« On n’est plus des gens normaux » de Justin Morin : quand tout bascule

Leur fille est morte. Mais leur couple n’a pas implosé. Il s’est même renforcé. Sous la plume pleine de tact de Justin Morin, « On n’est plus des gens normaux » raconte un drame. Celui d’une voiture lancée volontairement à pleine vitesse sur la terrasse d’une pizzeria. Une famille ordinaire commence son repas. Elle ne l’achèvera pas.

À ce moment très précis, Angèle 13 ans, est assise à côté de ses deux frères, Nikola, dix-sept ans et Dimitri, quatre ans. Toute La journée, ils ont aidé leur mère Betty, à ranger le bazar dans le jardin. Le restaurant devait être la récompense. C’est Sacha qui voit la BMW. Betty est de dos, elle l’entend. « L’espace-temps avant le choc est infime et infini à la fois. » Il y aura des dizaines de blessés, cinq en urgence absolue, dont Angèle. Betty l’a compris. Elle court vers Sacha et lui glisse : « On va perdre notre fille. »

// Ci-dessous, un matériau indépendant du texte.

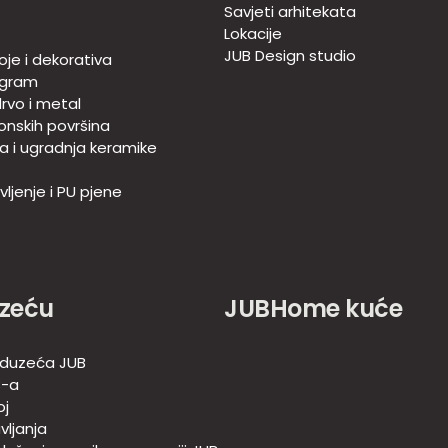
Savjeti arhitekata
Lokacije
JUB Design studio
oje i dekorativa
ogram
rvo i metal
onskih površina
ja i ugradnja keramike
ljenje i PU pjene
zeću
JUBHome kuće
duzeća JUB
B-a
oj
vljanja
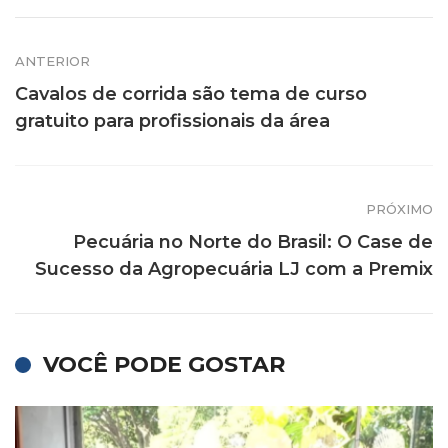
ANTERIOR
Cavalos de corrida são tema de curso
gratuito para profissionais da área
PRÓXIMO
Pecuária no Norte do Brasil: O Case de
Sucesso da Agropecuária LJ com a Premix
VOCÊ PODE GOSTAR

Nous sommes le 14 août 2017, dans la commune de Sept-Sorts, il est 20 h 10. Ce fait-divers est suffisamment violent pour que la presse nationale s’en empare. Attentat ? La piste est abandonnée. P voulait se suicider. « Avec une ultime manœuvre, il s’est positionné dans l’axe du restaurant. Une voiture, c’est une arme, et quand on l’envoie sur des gens ça fait des dégâts, ça aussi il l’a dit aux gendarmes. » Alors, il a accéléré. Quand il a échoué à mourir il a voulu vivre. Il n’a opposé aucune résistance. C’étaient les gendarmes ou la populace prête à le lyncher.

Le récit s’appuie sur la couverture du procès par Justin Morin envoyé couvrir l’événement pour la radio qui l’emploie. D’emblée Betty l’impressionne. D’emblée, Sacha l’intimide. Il tente de lire en eux. Plus tard, lorsqu’il apprendra à les connaître, ils lui diront qu’il y avait de la fureur dans leur cœur. Qu’ils ne pouvaient qu’attendre et essayer d’attraper le regard de l’assassin de leur fille.

Justin Morin écoute. La voix du gendarme qui a recueilli les premiers mots de l’accusé à qui il apprend qu’une jeune fille est morte. « C’est dommage ». Celle du légiste qui a cartographié le corps d’une adolescente de treize ans. Celle de cet homme ravagé par l’impuissance. Cet inconnu propulsé dans un trou noir où une jeune fille meurt sans qu’il ait pu et encore moins dû la sauver. Les victimes défilent à la barre. « Elles semblent s’exprimer d’une seule voix. » Justin Morin entend. La sœur de P. Ce drame était-il un accident lui demande l’avocat de la famille d’Angèle. Oui. Il entend le oui. Il entend que l’on n’abandonne pas son frère, fut-il un monstre.

Justin Morin a quitté la radio. Mais il est enchaîné à cette histoire. Il veut la prolonger. Comment ? Il ne sait pas encore. Il rencontre Betty et Sacha, ne leur cache rien, leur dit qu’il va aussi parler à Lisa, la sœur de P. Qui ne veut rien savoir. Alors, il l’imagine, il délaisse le réel pour la fiction. Il la revoit lors du procès avec son petit carnet noir qu’elle remplit avec frénésie. Leur enfance, la séparation des parents, l’alternance, la cabane au grenier chez la maman où ils veulent désormais résider en permanence. Il dresse des profils, la mère larguée, le père dépressif, la sœur rassurante et le frère timide, solitaire, petit oiseau fragile. L’artifice littéraire au service de la compréhension. Comment, pourquoi P a-t-il fait ça ? Il s’excuse, sa repentance est prise de haut. Un bon acteur selon Sacha. Justin Morin est allé bien au-delà de ce drame de la route. Il nous fait découvrir un couple d’une noblesse solaire qui ne cache ni sa haine ni son amour. Betty et Sacha, vivants, avec leurs enfants. Une famille amputée, endeuillée sous le regard d’un jeune journaliste fauché par un procès qu’il allait couvrir de façon mécanique. Et qui l’a transporté au-delà de tout. À la rencontre de gens peu ordinaires.

 » On n’est plus des gens normaux  » de Justin Morin, Éditions La manufacture de livres, 247 pages, 16,90 euros.